Trade unions may take action to stop a company from moving its business to another EU country if the aim of the union’s action is to protect workers, the EU’s top court said.
During the hearings for the case, the British government had argued that strike action is not a fundamental right.
Britain was the only state to argue that strikes and picketing aren’t rights.
The European Court of Justice (ECJ) reviewed the case of trade unions preventing the Finnish shipping company Viking from replacing a local crew on a loss-making ferry with cheaper Estonian workers.
Viking wanted to do so by reflagging the ship, the Rosella, in Estonia.
The court said unions were allowed to take collective action if jobs and work conditions were under threat.
The ECJ decided it was up to the national courts to decide whether jobs were likely to be affected.

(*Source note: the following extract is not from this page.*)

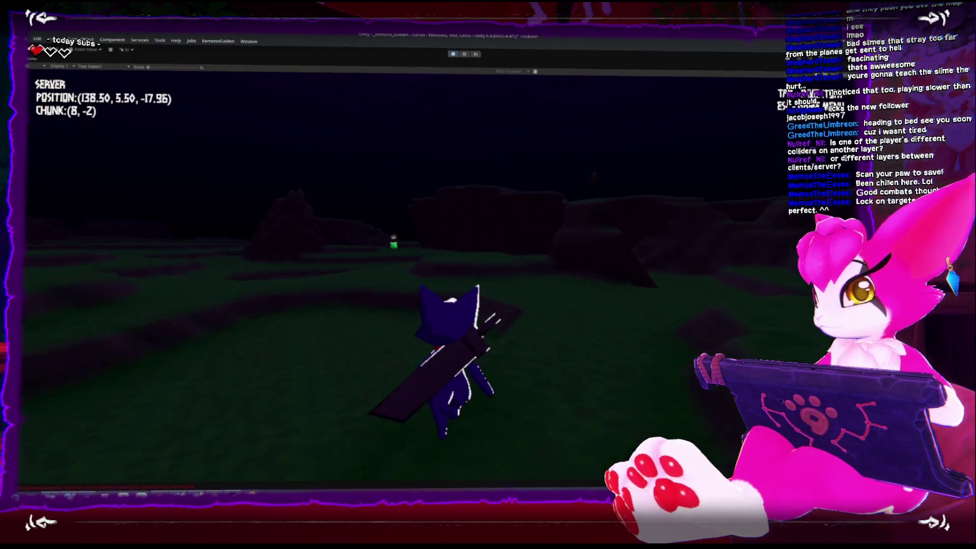
pyautogui.press('w')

But it also said that collective action would be illegal if it restricted the EU’s freedom of establishment, which guarantees a company’s right to carry out economic activity in other member states.

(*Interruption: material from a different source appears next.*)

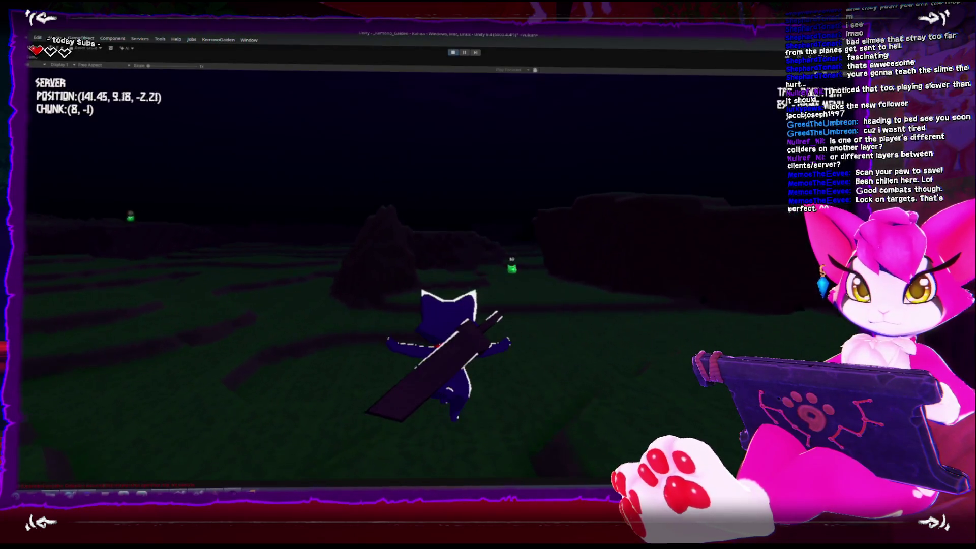
pyautogui.press('w')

The Viking dispute was a test case on “social dumping” – the transfer of jobs from one country to other EU countries. But the ruling essentially fudges the issue.
David Cockroft, general secretary of the International Transport Workers’ Federation, which spearheaded the Viking dispute, said, “We welcome the court’s assertion that the right to take collective action, including the right to strike, is a fundamental right which forms an integral part of the general principles of European community law.” But he added, “The devil’s in the detail.”
The ruling could be used by employers to attempt to impose lower wages across the EU on the basis that any action, “restricts the right of freedom of establishment”.
The court will rule this week on a similar case, in which local unions prevented a Latvian construction firm from fulfilling a contract in Sweden because it would not sign a Swedish wage deal.
Unsurprisingly, the British government has actively taken the side of the Latvian bosses in the case.